Para que seja possível explorar o item d da questão, ou seja, obter-se mais passos de refinamento, tentamos então reduzir a precisão do processo de Eliminação Gaussiana, "desligando" o passo de pivoteamento parcial, e assim mostrando que dessa forma realmente pioramos a precisão da resposta. Para isso, executa-se o seguinte segmento de código:
#%% c) alternativa
x = resolva(A, b, precisao, pivoteamento_parcial="off")
# realiza a operação r = b - Ax:
r = np.subtract(b, np.matmul(A, x, dtype="float64"), dtype="float64") \
.astype(precisao)
# encontra z tal que Az = r, realizando o cálculo com precisão simples:
z = resolva(A, r, precisao, pivoteamento_parcial="off")

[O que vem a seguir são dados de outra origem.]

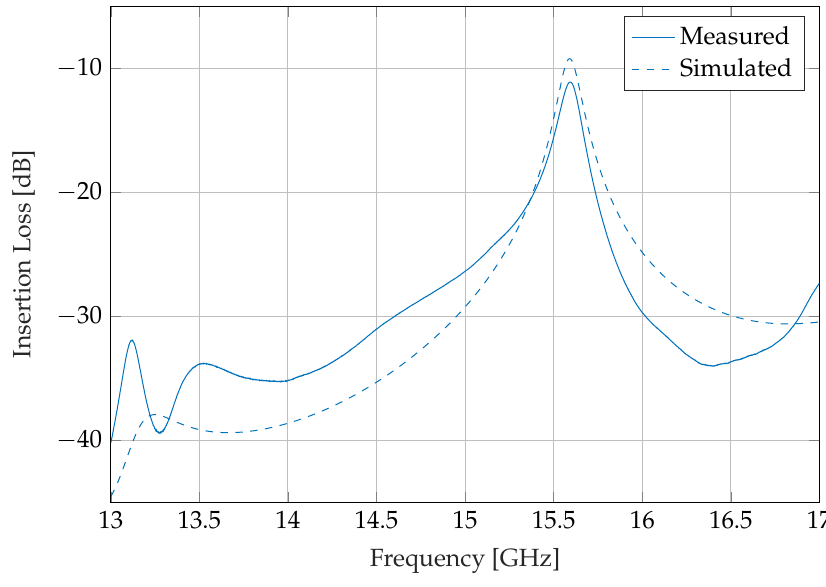
Figure 9. Frequency response of the empty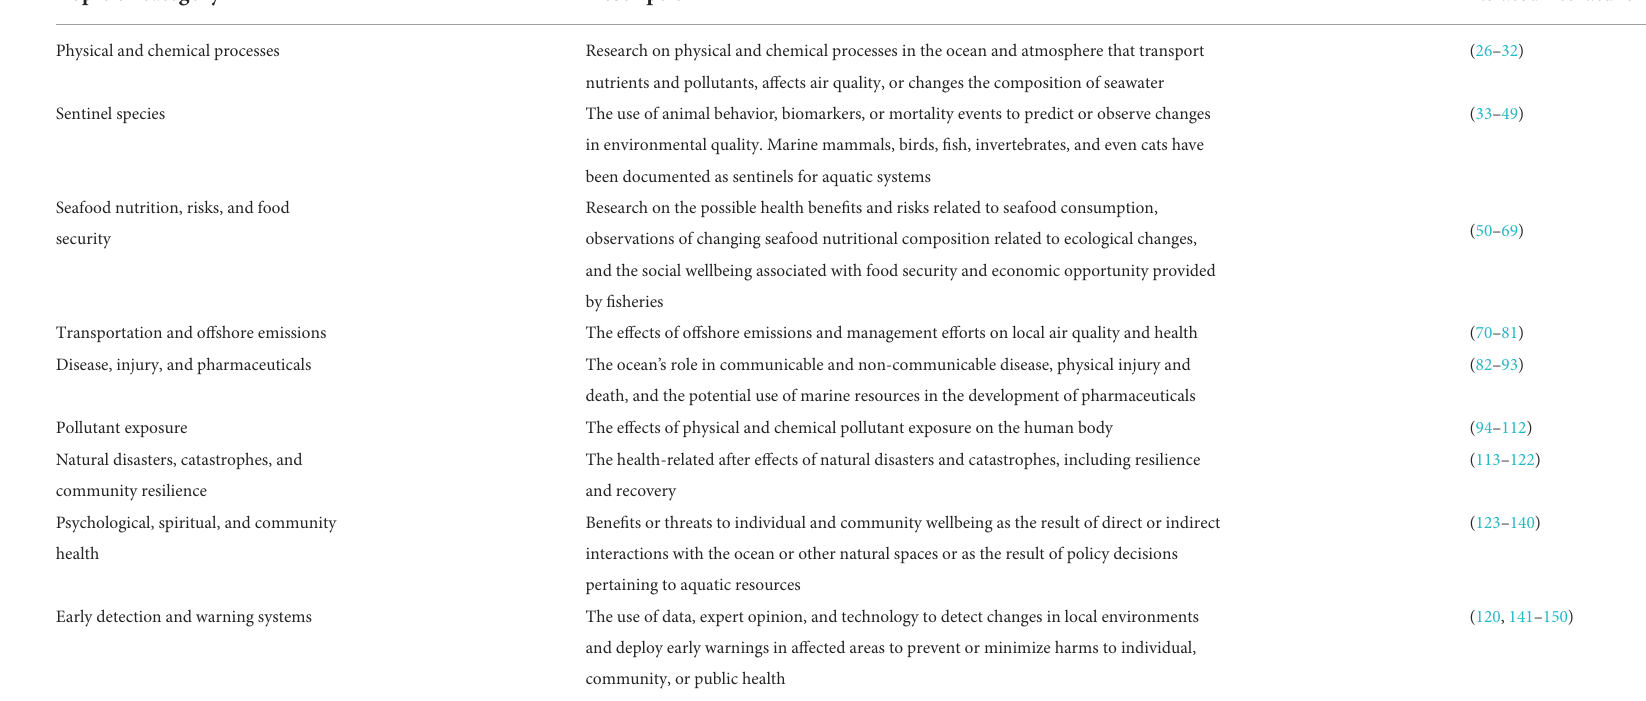
TABLE 1 Examples of topics in OHH science and relevant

# calcula a solução "aprimorada", x + z:
x_apr = np.add(x, z, dtype=precisao)
print("\nitem c) sem pivoteamento parcial:\n")
imprima("x", x)
imprima("r", r)
print("||r||_1 =", np.linalg.norm((r), ord=1))
imprima("z", z)
print("\nApós aprimoramento:")
imprima("x", x_apr)
Como resultado "pré aprimoramento", obtemos:
x1 = -0.99985682964324951171875
x2 = 2.0006465911865234375
x3 = -2.9977271556854248046875
x4 = 3.996625423431396484375
r1 = 5.60283660888671875e-06
r2 = -3.45706939697265625e-05
r3 = -1.239776611328125e-05
r4 = 6.04099886913900263607501983642578125e-06
Podemos notar que a norma 1 do resíduo é quase o dobro da solução que utiliza pivotamento parcial:
||r||_1 = 5.8612295e-05
E após resolvido \({Az=r}\), a solução "aprimorada" \({x+z}\) é:
x1 = -0.999999940395355224609375
x2 = 2.0000002384185791015625
x3 = -2.99999904632568359375
x4 = 3.9999988079071044921875
Ou seja, ainda há oportunidade de melhoria.